» **ABOUT THIS EXERCISE**:
Restate the entries word for word and skip every image.

» **ENTRIES SUPPLIED**:
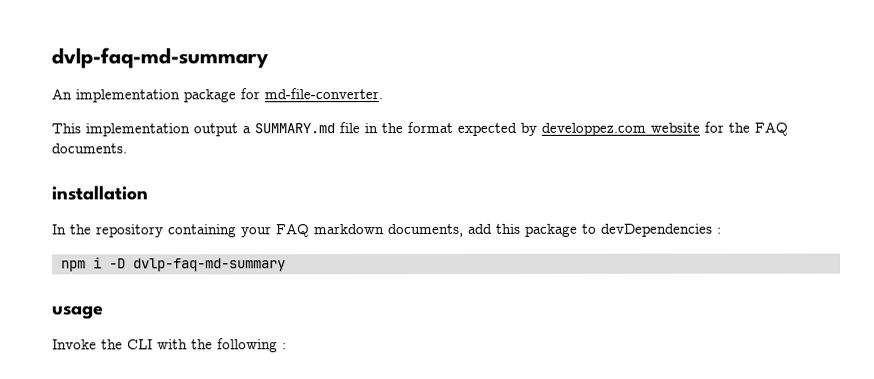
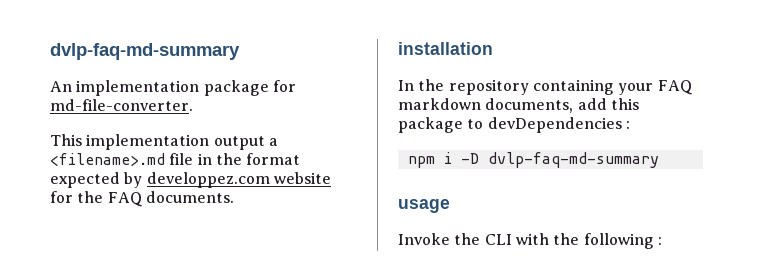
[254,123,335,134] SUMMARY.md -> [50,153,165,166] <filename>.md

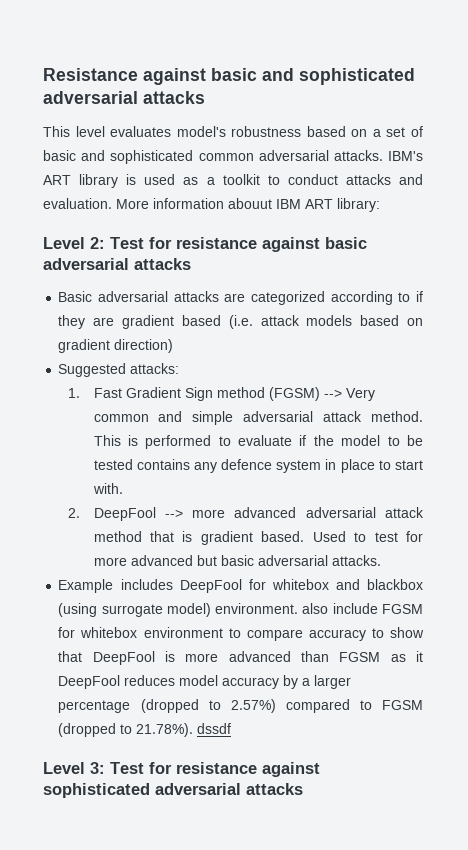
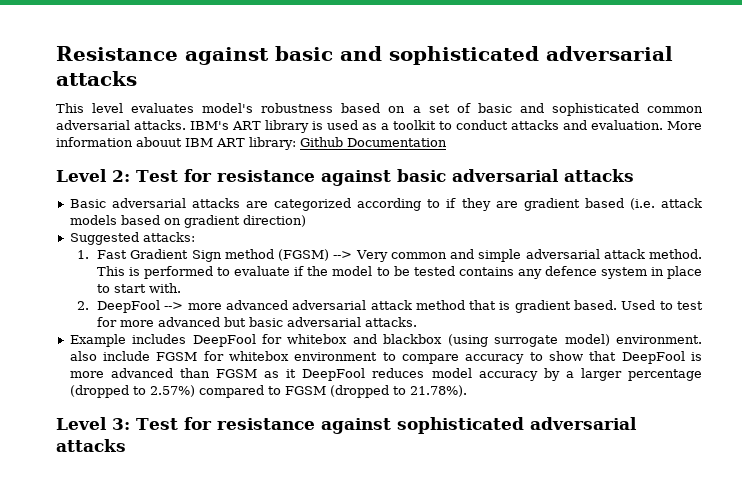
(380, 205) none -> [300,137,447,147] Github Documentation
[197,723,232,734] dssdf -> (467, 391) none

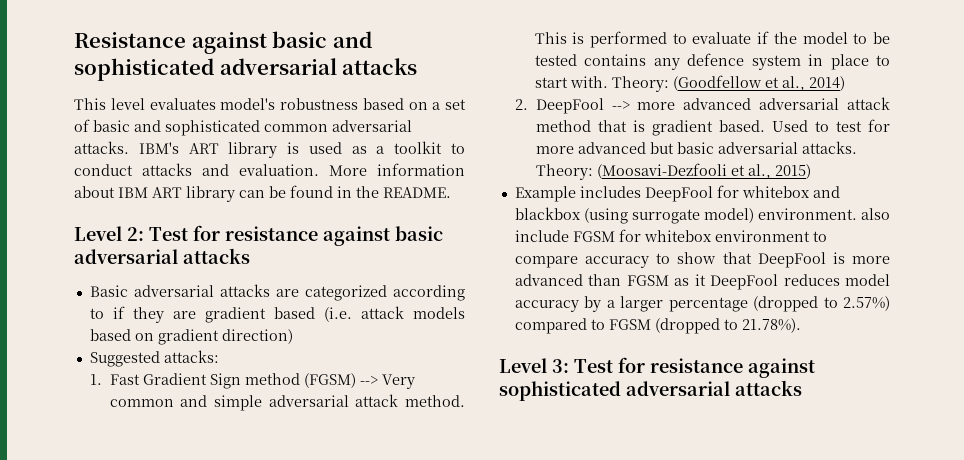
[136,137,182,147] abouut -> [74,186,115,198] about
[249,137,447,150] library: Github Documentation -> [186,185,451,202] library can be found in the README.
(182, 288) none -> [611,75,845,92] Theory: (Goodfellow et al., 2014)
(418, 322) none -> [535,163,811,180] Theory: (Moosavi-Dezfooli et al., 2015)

» **RESPONSE TO THIS TASK**:
[254,123,335,134] SUMMARY.md -> [50,153,165,166] <filename>.md

(380, 205) none -> [300,137,447,147] Github Documentation
[197,723,232,734] dssdf -> (467, 391) none

[136,137,182,147] abouut -> [74,186,115,198] about
[249,137,447,150] library: Github Documentation -> [186,185,451,202] library can be found in the README.
(182, 288) none -> [611,75,845,92] Theory: (Goodfellow et al., 2014)
(418, 322) none -> [535,163,811,180] Theory: (Moosavi-Dezfooli et al., 2015)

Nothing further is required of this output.